Google's Postings Format
By searchguy on Mar 11, 2009
It's a pretty interesting look at how Google has grown over the years. Of particular interest to me as a search guy is the description of some of their index formats. On slide 47 there's a pretty detailed description of the postings lists format that they were using before they went to an all-in-memory index. They were using variable length encodings (like Gamma and Huffman encoding) for some of the data, in order to get the most compact on-disk representation that could still be decoded quickly.
This was what the initial versions of the Minion engine did as well.
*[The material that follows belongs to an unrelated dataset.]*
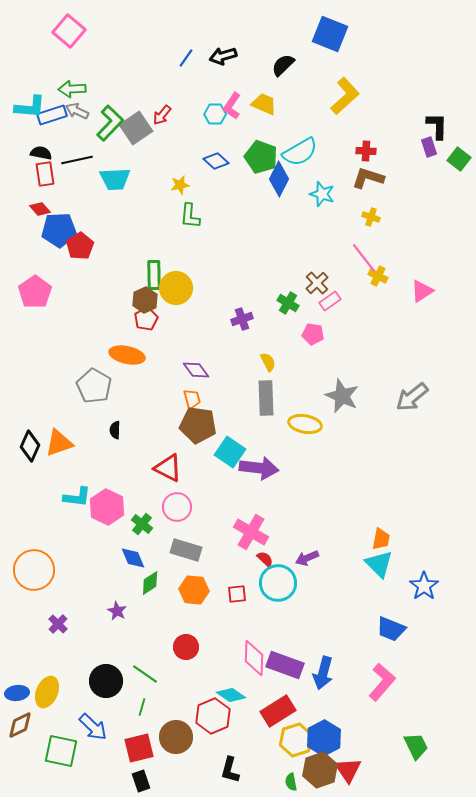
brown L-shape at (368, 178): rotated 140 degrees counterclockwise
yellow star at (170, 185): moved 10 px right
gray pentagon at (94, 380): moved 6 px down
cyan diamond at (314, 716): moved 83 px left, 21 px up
On slide 54, he starts to talk about the formats that they considered when they went to an all-in-memory index. Given that they could hold the whole thing in memory, they needed to use a format that could be decoded as quickly as possible, which led them to use byte-aligned variable length encodings.
They started with what they call a Varint encoding, which is the same encoding that Minion and Lucene use. The following slides detail a number of variations of this encoding scheme, culminating in slide 63, where they describe encoding groups of four numbers together and pulling out two-bit prefixes into a leading byte, in order to reduce the amount of masking and shifting necessary to decode an integer.
He says the Varint encoding could be decoded at the rate of 180M integers per second, while their "group varint" approach could decode at the rate of 400M integers per second. He points out that this means that you can only encode 30 bits per integer, but that's not much of a restriction for typical postings data (document ID deltas and positions).
I think I might have to give this one a try myself, in my copious free time.